Before Blizzard announced Overwatch’s Stadium last year, Marvel Rivals stole Overwatch’s dominance. Fans thought Overwatch was stale. There were hardly any new characters, few new maps, and a lot of focus on skins.
Some of those perceptions changed when Blizzard dropped Stadium. It felt like an overhaul of how we played the game. Blizzard was impressed. 50% of all play time went to Stadium in the first week. I adored the mode. I even said it should become the default esport for Overwatch. Stadium looked like it would be the next evolution Overwatch needed to stay relevant.
Good God, was I wrong.

Almost a year later, Stadium's future is dull, and the player count is smaller, making queue times longer (Blizzard is trying to increase those times by rewarding more challenge points for playing Stadium).
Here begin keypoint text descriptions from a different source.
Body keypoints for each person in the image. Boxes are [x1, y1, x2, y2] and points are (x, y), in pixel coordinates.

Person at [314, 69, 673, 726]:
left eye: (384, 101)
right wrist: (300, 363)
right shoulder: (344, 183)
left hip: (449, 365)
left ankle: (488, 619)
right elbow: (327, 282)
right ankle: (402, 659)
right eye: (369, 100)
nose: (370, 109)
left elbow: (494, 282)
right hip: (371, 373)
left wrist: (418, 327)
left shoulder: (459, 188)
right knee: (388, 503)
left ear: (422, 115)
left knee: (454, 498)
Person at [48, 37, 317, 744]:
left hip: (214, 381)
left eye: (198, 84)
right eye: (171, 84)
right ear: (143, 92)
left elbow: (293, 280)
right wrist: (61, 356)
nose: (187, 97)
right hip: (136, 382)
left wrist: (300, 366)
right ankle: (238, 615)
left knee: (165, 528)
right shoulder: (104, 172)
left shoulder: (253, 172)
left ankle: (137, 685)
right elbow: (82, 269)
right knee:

This disinterest comes from a narrow focus on skill to win matches, underutilizing Stadium's biggest difference: builds. Upon seeing player resurgence after Reign of Talon’s launch, if nothing changes, Blizzard should remove Stadium, bring Payload Race to regular Overwatch, and focus those resources on the main game.
Skill is a blessing and a curse in Stadium. It’s good that it takes skill to win matches—utilizing abilities properly, choosing the right builds, and using builds competently. The curse is that skill almost completely overshadows builds—the differentiator between regular Overwatch and Stadium.
At Stadium’s foundation, knowing basic Overwatch concepts leads to winning more matches. If a player doesn’t know the basics, no amount of buffs or augmented abilities will change how well they play. A person who’s bad with money isn’t going to be magically good because they have more money and responsibility for it.

This is most noticeable at lower skill levels where there is increased bad positioning, odd ability and ult usage, and lackluster situational awareness. Once you drop them in Stadium, those insufficiencies are magnified, and now they’re responsible for using builds. They don’t play better because they have new abilities; they play worse.
Even when players know how to navigate team fights, the absurd buffs aren’t significant enough to change how they win. Higher-skilled players hardly get any benefit from builds. Their fights depend on fundamental skills—composition, positioning, ability usage, ult usage, when to engage, etc. Basic Overwatch. Builds at higher levels of play can have more influence because players are more deliberate, but the core of what wins a team fight doesn’t change.
From a competitive perspective, reliance on skill and de-emphasizing builds isn’t bad. But the consequence is that builds don’t influence matches, and they exacerbate poor play. Might as well play regular Overwatch—shorter games, same awful matchmaking.

If Blizzard were committed to Stadium, they could flatten skill to make builds matter more. An exaggerated example: Total Mayhem—almost total skill flattening. The cooldowns are so fast, and health is so high, skill hardly matters. It’s fun, but there’s no real strategy to win. Consequently, it takes forever to finish one match. Stadium has the opposite problem.
Heroes should feel almost broken. If builds flattened skill in a way that’s not as absurd as Total Mayhem, it would make builds a determining factor in why a match was won or lost. It should feel like you need a different skill set to play top-level Stadium versus regular Overwatch, led by adjusting your build.
Overwatch needed Stadium before Reign of Talon, but Overwatch is in a great place now. The roadmap looks good. The future is bright. If Blizzard can’t make demonstrable changes to Stadium, scrap it. Two new characters in one year isn’t worth it for a mode people aren’t playing. Don’t expend the resources. Use them for something else.